23rd to 27th June 'But whoso... Seeth his brother have need, and shutteth up his bowels...' PART DEUX (1 John 3.17)

The following is not for the faint-hearted, or the recently fed!

Around this time of the year rumours in the parish begin to circulate. The tension rises. The speculation intensifies. This is because the producer and director of the Parish Panto meet and discuss, and, significantly, choose, this year’s Christmas Panto.  

To say this is an important moment in the life of the community would be an understatement. Someone once joked (I thought, not knowing the reality!) that my parish is a, “panto with a church attached to it”! 

The one year it did not happen—very shortly after my arrival—I was actually accosted on several occasions in the street, and pilloried as a modern-day Oliver Cromwell. Rumour had it that I would be cancelling Christmas itself next. 

Determined to rid myself of any Roundhead associations I was determined it would happen the following year. Such was my conviction that even I ended up donning the dame’s dress on that occasion. Since then, however, our organist—so I am told from within the vicarage—makes a far more convincing dame. (Not sure how I’m supposed to take that statement, truth be told…) 

Anyway, my role now is writing scripts and amending them. I add the jokes, particularly for the dame’s opening soliloquy. These invariably involve jokes about the dame’s fat sister.

“My sister’s so fat she can be seen from space.”

“My sister’s so fat her tummy has its own postcode.”

“My sister’s so fat people jog round her for exercise.” 

And for those of an ecclesiastical bent, “My sister’s so fat, she had to go to Sea-world to be baptised.”

I am now the dame’s sister. For although I am the lightest I have been in 23 years, my tummy is so fat that I have moons orbiting around me… (enough Panto gags, ed.

This is the not uncommon phenomenon known as ‘chemo belly’. 

The main culprit for this mutation, the hospital informs me, is my previously favourite part of the chemo: vincristine.
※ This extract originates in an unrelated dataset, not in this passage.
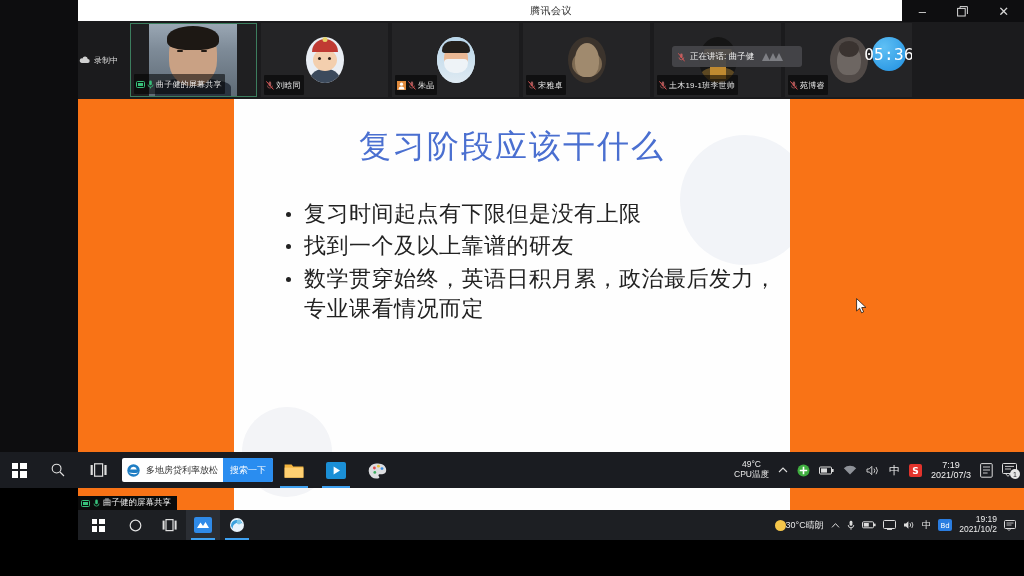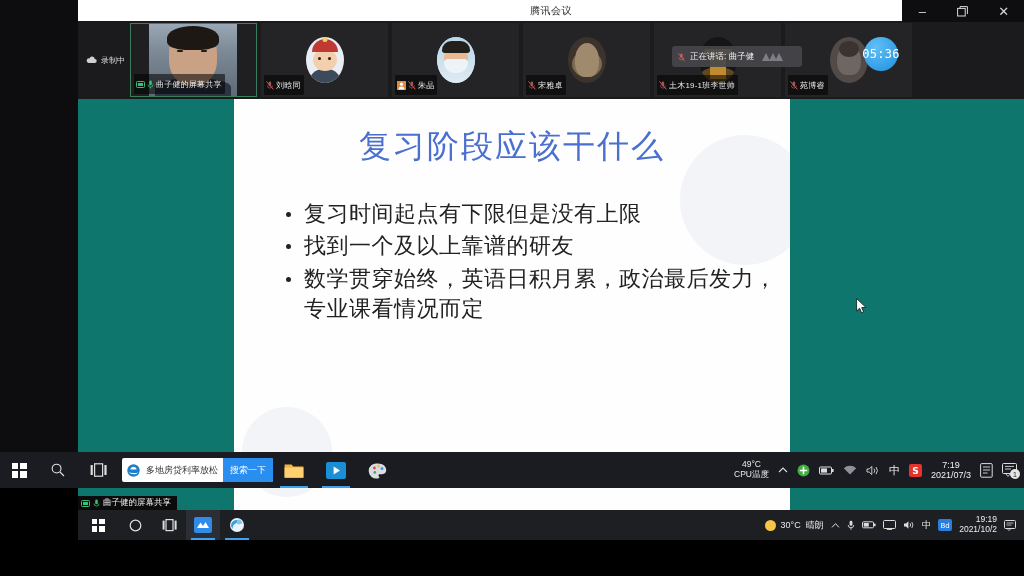"录制中" #rec-indicator { padding-left: 8px -> 1px }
Vincristine sounds like Jesus’ table vin de maison. But, no. Oh, no, no.

Vincristine (the ‘O’ in R-CHOP, obviously!?) as well as doing wonderful things to kill the lymphoma, also shuts down the bowels. This rather key piece of information had not been communicated to me as clearly as I might have hoped. Haematologists, like Georgian physicians, seem obsessed with “the excellence of the stool”, to quote the Madness of King George. Being slightly reactionary, I took this as charmingly nostalgic, and looked forward to my bleeding and leeching. But, no. Oh, no, no. Their obsession comes from their care and knowledge of the horrors of chemotherapy and the excruciating pain of severe constipation.
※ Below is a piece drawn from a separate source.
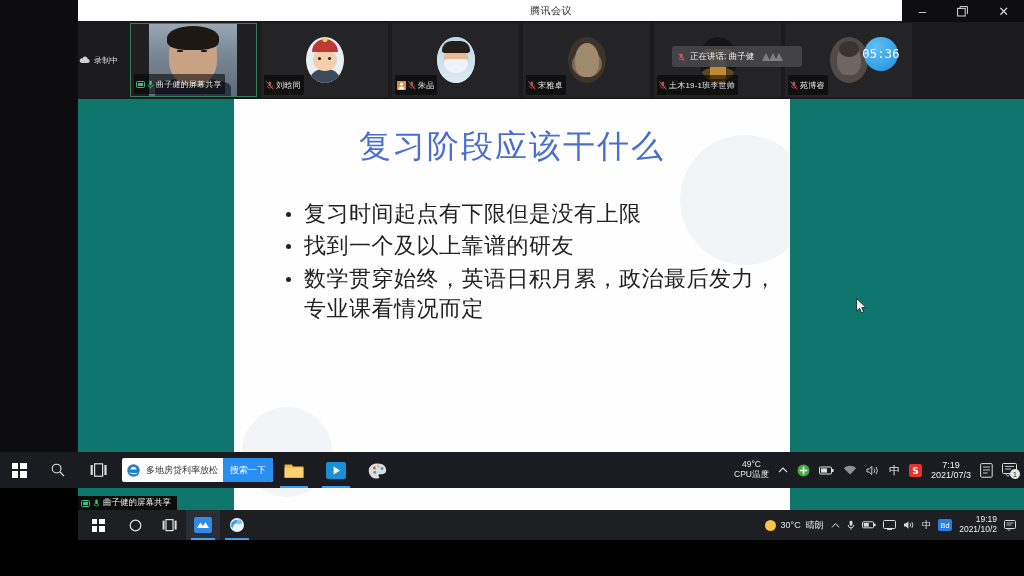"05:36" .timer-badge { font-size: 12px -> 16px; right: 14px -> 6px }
The reader (non-medics) may wish to avert their eyes now!

A few days earlier I had decided to stop taking the three(!!) laxatives I had been prescribed as I was, well, functioning very nicely, thank you very much. I was, in fact, an accident waiting to happen… 
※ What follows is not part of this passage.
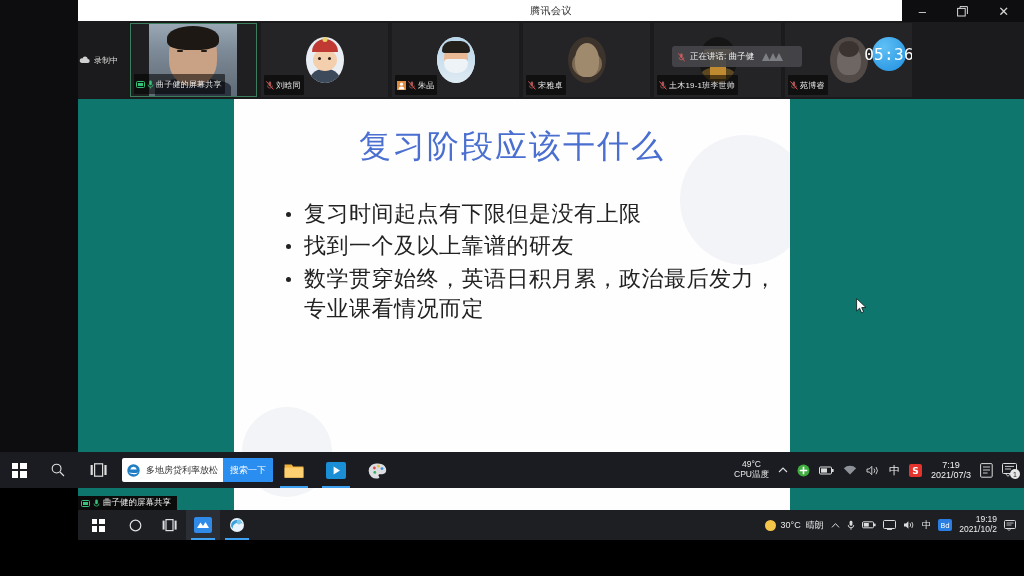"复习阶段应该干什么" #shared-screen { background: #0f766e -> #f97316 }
The first thing I noticed was the cramping, and the sound of my abdomen impersonating a coffee percolator. Then there was the absence of farting. The thrill of the fart had largely been lost on me in my early teens. As a choir boy, one of my favourite hymns was Disposer Supreme. This hymn, whose fifth verse brought me such immeasurable joy as a choirboy, had the wonderful line, “O loud be their trump…”. By 1986 this had been amended by some joyless editor who had never sniggered uncontrollably with fellow trebles, to the rather less lavatorial, “O loud be the call”.  

Now, however, the sudden absence of a once choral pleasure was very, very weird. Oh how I missed the joy of letting rip, breaking wind, YES, editor of The New English Hymnal, trumping! All the time the pain increased, and I needed release.

In desperation, I rang the out-of-hours line and the kindly, cheery ward sister picked up the telephone. She took my details and exclaimed excitedly, “Oh, it’s Father Robert. We’ve all being praying for you, how are you?”

My vocation demanded a polite counter-enquiry, but my bowels cried out in pain. I was assured it was simply constipation and not the dreaded neutropenic sepsis of which I have been repeatedly warned. How can poo do this!? I have been brought low before, but the painful misery of this for three days was something else.

I practically drank pints of laxative at the hospital’s instruction, and this all culminated with me vomiting some brown green slurry into the sink at 5.45am, “when all through the house, not a creature was stirring, not even a mouse”. I don’t think I have ever felt more in need of a hug in my life. Yet there I was, sat on the floor of the cloakroom in a puddle of Keble’s over-flowing water-bowl, waiting for movement at the other end. It came and I sang, Fling wide the gates and the Hallelujah chorus.  

The joy, the release, and sleep at last.         

Welcome back the non-medic!

Constipation is a pain in the… “Oh yes it is!”—no trust me, “Oh yes it is!!!”